Читаем Экспансия I полностью

Если бы мне удалось достать адрес Штирлица, подумал он тогда впервые; этот человек знал о Рунге все; то, чего физик не говорил никому, он открывал штандартенфюреру, у них были совершенно особые отношения после ареста… Те узлы, которые Рунге не успел записать в документах, остались у него в голове, и он делился своими идеями со Штирлицем, я помню, как они понимающе переглядывались во время очных ставок с теми учеными, которые были противниками идей Рунге.

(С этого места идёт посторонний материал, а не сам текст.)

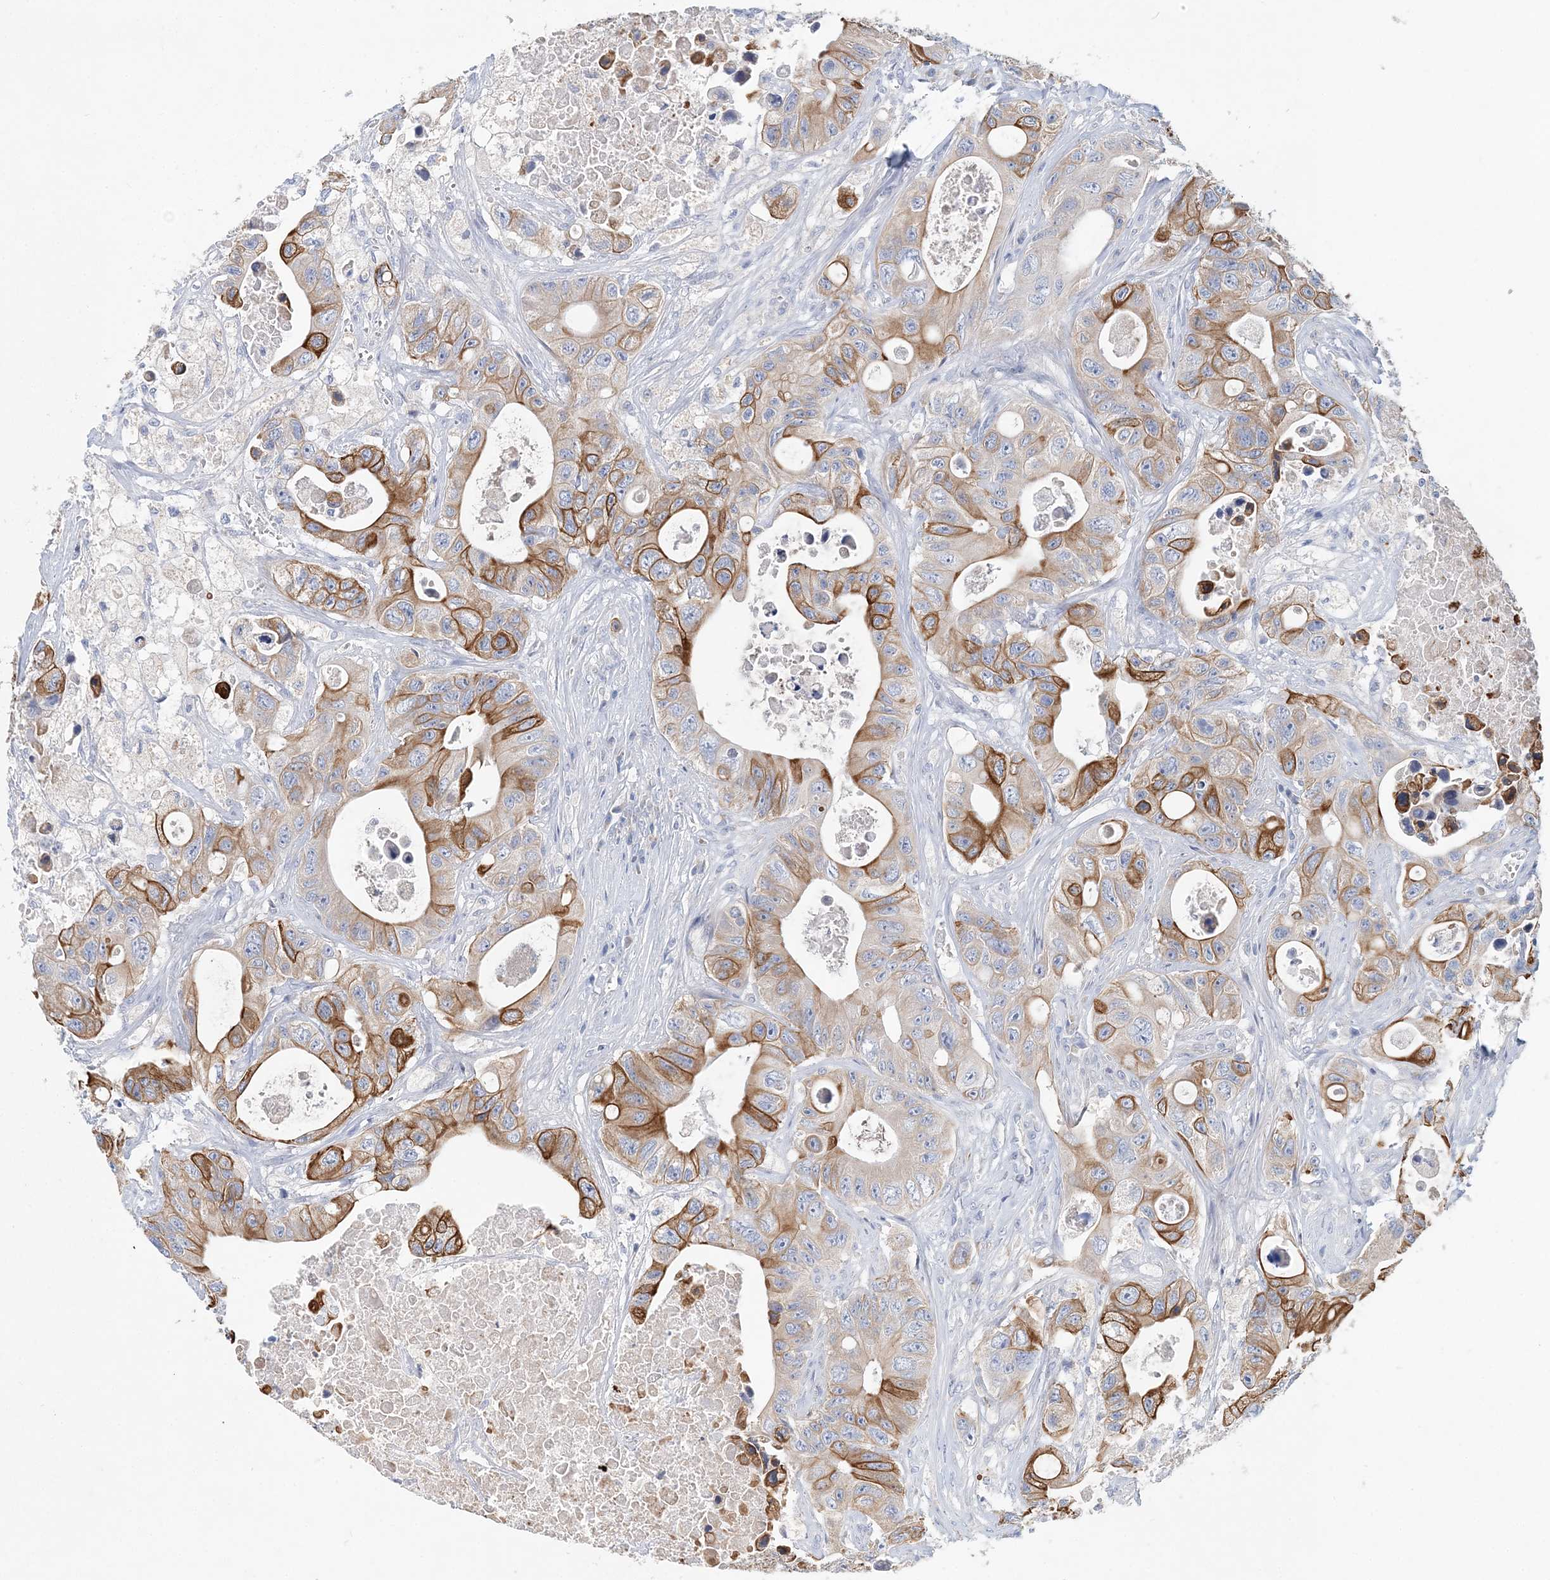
{"staining": {"intensity": "moderate", "quantity": "25%-75%", "location": "cytoplasmic/membranous"}, "tissue": "colorectal cancer", "cell_type": "Tumor cells", "image_type": "cancer", "snomed": [{"axis": "morphology", "description": "Adenocarcinoma, NOS"}, {"axis": "topography", "description": "Colon"}], "caption": "Immunohistochemistry photomicrograph of neoplastic tissue: adenocarcinoma (colorectal) stained using immunohistochemistry reveals medium levels of moderate protein expression localized specifically in the cytoplasmic/membranous of tumor cells, appearing as a cytoplasmic/membranous brown color.", "gene": "LRRIQ4", "patient": {"sex": "female", "age": 46}}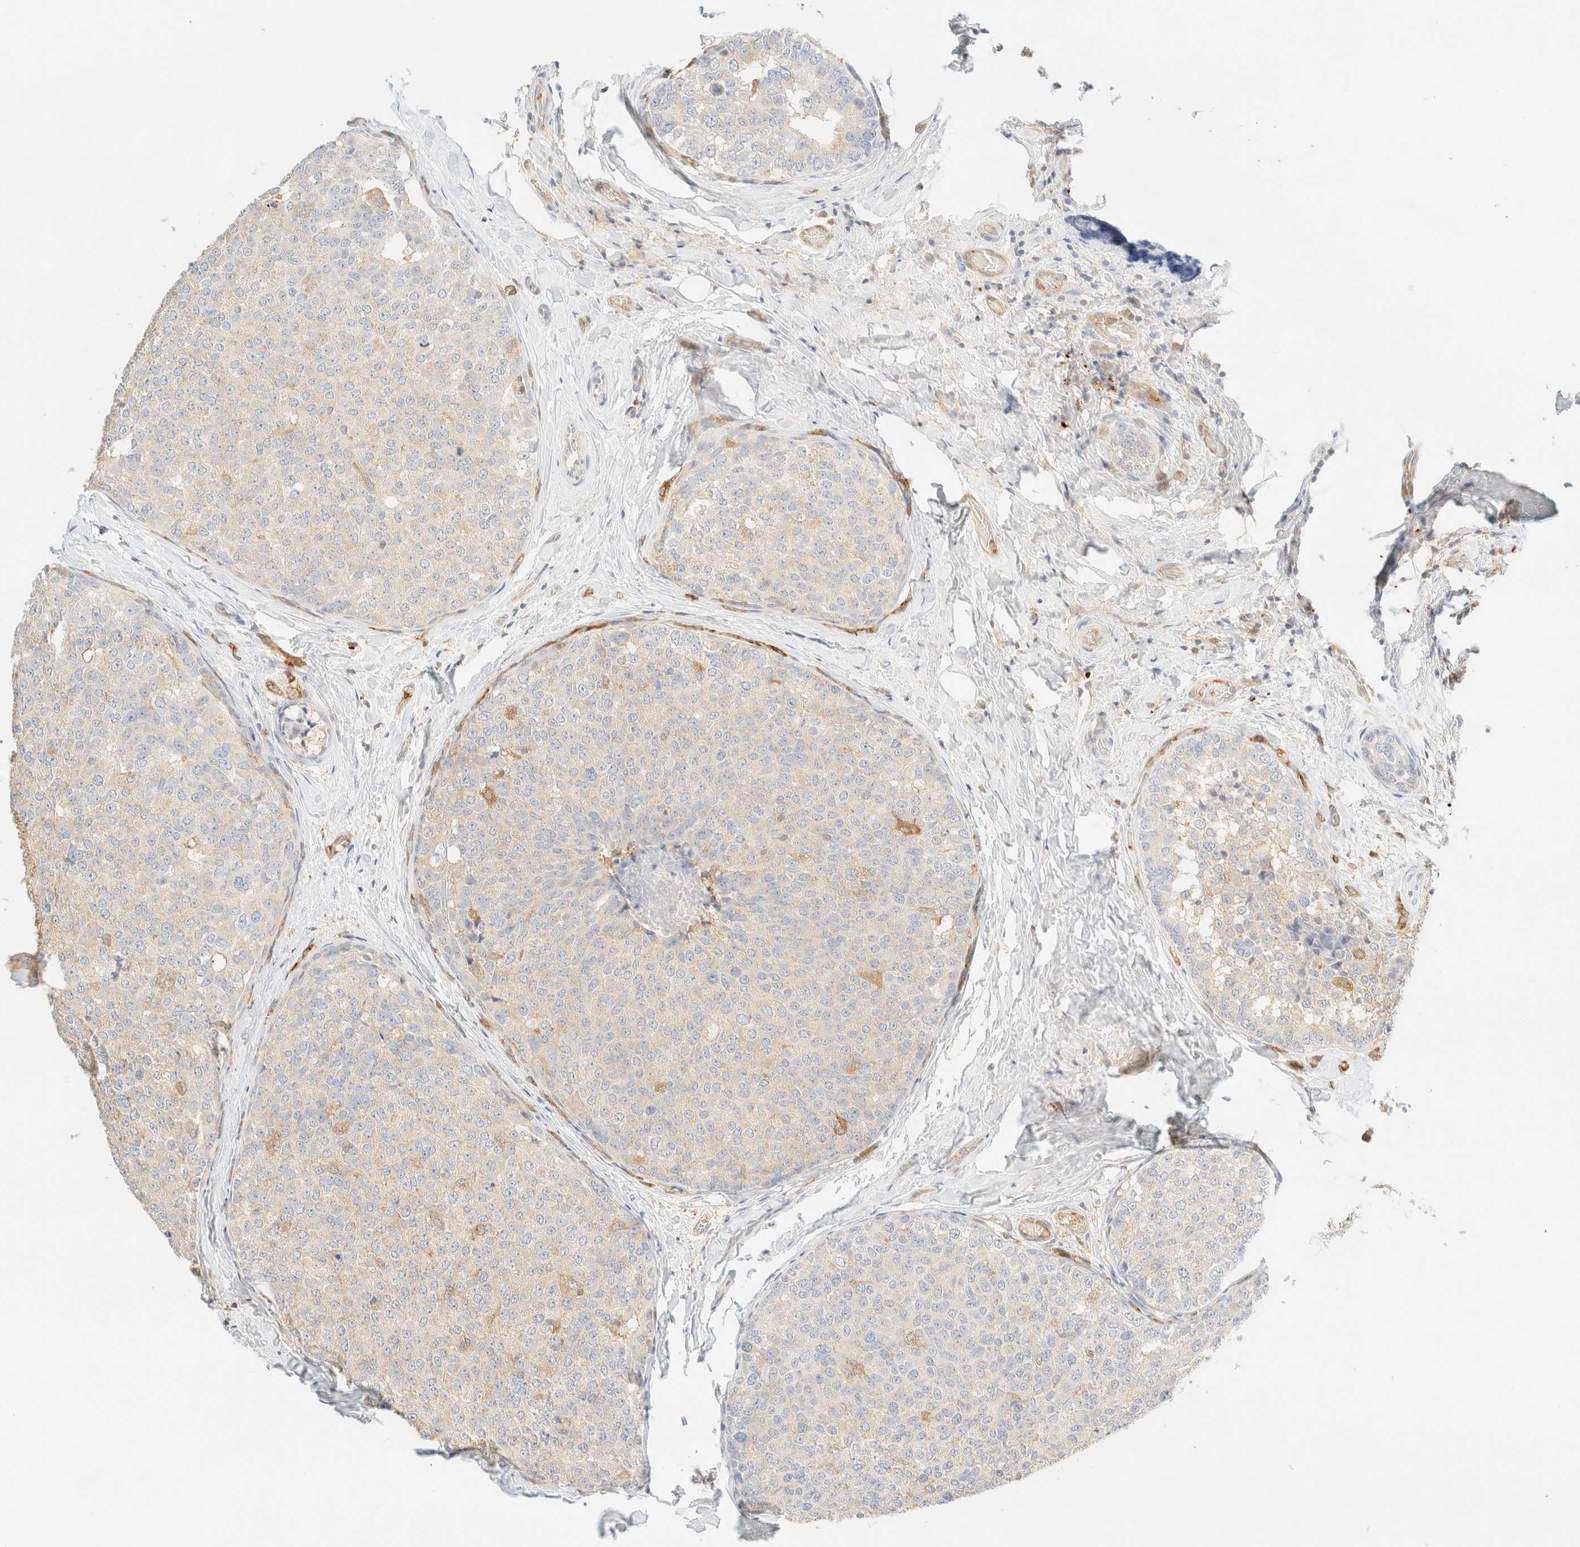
{"staining": {"intensity": "negative", "quantity": "none", "location": "none"}, "tissue": "breast cancer", "cell_type": "Tumor cells", "image_type": "cancer", "snomed": [{"axis": "morphology", "description": "Normal tissue, NOS"}, {"axis": "morphology", "description": "Duct carcinoma"}, {"axis": "topography", "description": "Breast"}], "caption": "The image exhibits no staining of tumor cells in invasive ductal carcinoma (breast).", "gene": "FHOD1", "patient": {"sex": "female", "age": 43}}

Ничего, главное — начать, недостающие узлы приложатся, в конце концов можно будет подлезть к американцам; на то, что я найду Штирлица, надежды мало, легче искать иголку в стоге сена; такая война; всех разметало черт те куда… Только б состоялось свидание, лишь бы заинтересовались идеей, остальное приложится, я слишком долго ждал, пора когда-то и начинать, а кто в этом мире начинал, имея на руках все козыри?!

На встречу пошел на плохо работавших ногах, тряслись колени, сердце молотило где-то в горле; третий Риктер пытался говорить что-то успокаивающее, разумное, но Риктер первый не внимал ему, повторяя то и дело: «Это конец, сейчас меня возьмут, бросят в подвал, и начнется ужас». Каким будет этот ужас, Риктер представлял себе в мельчайших подробностях: после ареста Рунге ему приказали провести допросы с пристрастием всех, кто был даже в малости причастен к этому делу; работать приходилось вместе со штурмбанфюрером Холтоффом. Тот внимательно смотрел за тем, как Риктер истязал арестованных — круговая порука кровью самая надежная, от нее никуда не денешься, это — до последнего вздоха; крещение ужасом, такое незабываемо.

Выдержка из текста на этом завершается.